Astronomers take a deeper, detailed look at a distant galaxy ‘megacluster’
Say cheese, Pandora.
An international team of astronomers, including researchers from Yale, has unveiled the latest deep field image from NASA’s James Webb Space Telescope (JWST): an unprecedented look at the region of space known as Pandora’s Cluster, with never-before-seen details of three galaxy clusters coming together to form a megacluster.
Pandora’s Cluster, named for the Greek myth, is located four billion light years from Earth. Astronomers often target it in observational surveys because of its ability to magnify much more distant galaxies behind it — a phenomenon called gravitational lensing. It allows researchers to peer at features from the early universe that would otherwise be impossible to observe.
Previous images from the Hubble Space Telescope looked only at the Pandora Cluster’s central core. The new image stitches together four JWST snapshots into one panoramic image that displays roughly 50,000 sources of near-infrared light.
“The image had a profound impact on me, both in terms of its beauty and its scientific potential,” said Pieter van Dokkum, the Sol Goldman Family Professor of Astronomy and professor of physics in Yale’s Faculty of Arts and Sciences.
“Along with the rest of the world, I had already seen what JWST could do, and I figured the new image would look similar to the first data unveiled back in July,” van Dokkum said. “However, the wider area and the much greater depth of the new image turned out to be yet another leap forward.”
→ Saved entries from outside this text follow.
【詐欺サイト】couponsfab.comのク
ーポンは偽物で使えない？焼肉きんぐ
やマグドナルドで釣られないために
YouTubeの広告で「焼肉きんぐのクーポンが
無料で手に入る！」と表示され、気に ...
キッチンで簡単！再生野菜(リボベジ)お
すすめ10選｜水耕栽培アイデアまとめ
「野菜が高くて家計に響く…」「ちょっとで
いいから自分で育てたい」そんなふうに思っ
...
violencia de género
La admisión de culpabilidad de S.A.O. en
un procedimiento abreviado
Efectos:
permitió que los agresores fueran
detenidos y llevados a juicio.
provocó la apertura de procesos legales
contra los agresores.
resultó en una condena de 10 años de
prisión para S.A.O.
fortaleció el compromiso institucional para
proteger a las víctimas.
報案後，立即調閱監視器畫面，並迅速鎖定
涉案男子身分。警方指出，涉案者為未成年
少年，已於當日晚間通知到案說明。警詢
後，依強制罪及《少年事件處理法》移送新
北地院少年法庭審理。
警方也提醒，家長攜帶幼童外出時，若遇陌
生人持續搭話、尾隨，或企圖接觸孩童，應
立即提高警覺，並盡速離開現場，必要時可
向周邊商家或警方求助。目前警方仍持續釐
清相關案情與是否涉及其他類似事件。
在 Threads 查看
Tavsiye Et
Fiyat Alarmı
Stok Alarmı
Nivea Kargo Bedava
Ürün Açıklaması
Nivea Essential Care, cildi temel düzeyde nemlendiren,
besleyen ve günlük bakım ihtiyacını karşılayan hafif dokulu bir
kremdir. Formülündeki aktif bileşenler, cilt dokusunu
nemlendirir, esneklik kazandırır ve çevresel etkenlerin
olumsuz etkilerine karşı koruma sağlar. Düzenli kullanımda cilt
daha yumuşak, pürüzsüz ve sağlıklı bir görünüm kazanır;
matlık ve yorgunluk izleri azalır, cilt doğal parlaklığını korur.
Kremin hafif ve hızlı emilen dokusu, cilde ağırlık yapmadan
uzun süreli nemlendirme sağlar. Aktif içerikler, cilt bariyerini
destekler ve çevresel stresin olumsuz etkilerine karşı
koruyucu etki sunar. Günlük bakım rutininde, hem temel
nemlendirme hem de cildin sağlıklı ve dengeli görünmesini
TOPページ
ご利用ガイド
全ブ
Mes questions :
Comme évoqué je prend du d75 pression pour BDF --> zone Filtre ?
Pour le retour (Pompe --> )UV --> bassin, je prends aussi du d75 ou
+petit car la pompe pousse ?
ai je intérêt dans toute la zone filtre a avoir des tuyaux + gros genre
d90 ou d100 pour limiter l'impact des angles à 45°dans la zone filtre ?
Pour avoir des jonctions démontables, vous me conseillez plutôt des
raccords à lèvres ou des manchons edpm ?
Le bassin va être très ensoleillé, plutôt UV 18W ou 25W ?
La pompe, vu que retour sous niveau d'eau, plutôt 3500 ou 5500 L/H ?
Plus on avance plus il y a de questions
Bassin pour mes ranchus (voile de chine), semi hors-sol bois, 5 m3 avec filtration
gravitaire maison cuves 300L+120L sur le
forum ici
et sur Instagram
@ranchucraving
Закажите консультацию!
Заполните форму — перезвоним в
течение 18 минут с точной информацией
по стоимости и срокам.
The researchers used Webb’s Near-Infrared Camera (NIRCam) to capture Pandora’s Cluster with exposures lasting four-to-six hours, for a total of 30 hours of observing time. Later this year, the researchers will use Webb’s Near-Infrared Spectrograph (NIRSpec) to obtain precise distance measurements and other detailed information about the lensed galaxies’ compositions — providing new insights into the early era of galaxy assembly and evolution.
“JWST was built to explore the earliest epochs of the formation of black holes and galaxies,” van Dokkum said. “To do that, one has to stare at the same area of sky for a long time, to find the very faintest and earliest objects that JWST can detect.”
Van Dokkum is a team member and advisory committee member for the Ultradeep NIRSpec and NIRCam ObserVations before the Epoch of Reionization (UNCOVER) program, which worked with Webb instruments to produce the new image. Marla Geha, a professor of astronomy and physics at Yale, also is part of the UNCOVER program.
As UNCOVER progresses, Yale graduate students also will begin working with the JWST data.
“With UNCOVER, we decided not to wait until later years of JWST’s mission, even though we did not know yet how the telescope would perform,” van Dokkum said. “Fortunately, JWST is performing flawlessly, and is even more sensitive than we had expected.”
UNCOVER’s principal investigators for the project are Rachel Bezanson of the University of Pittsburgh and Ivo Labbe of the Swinburne University of Technology in Australia.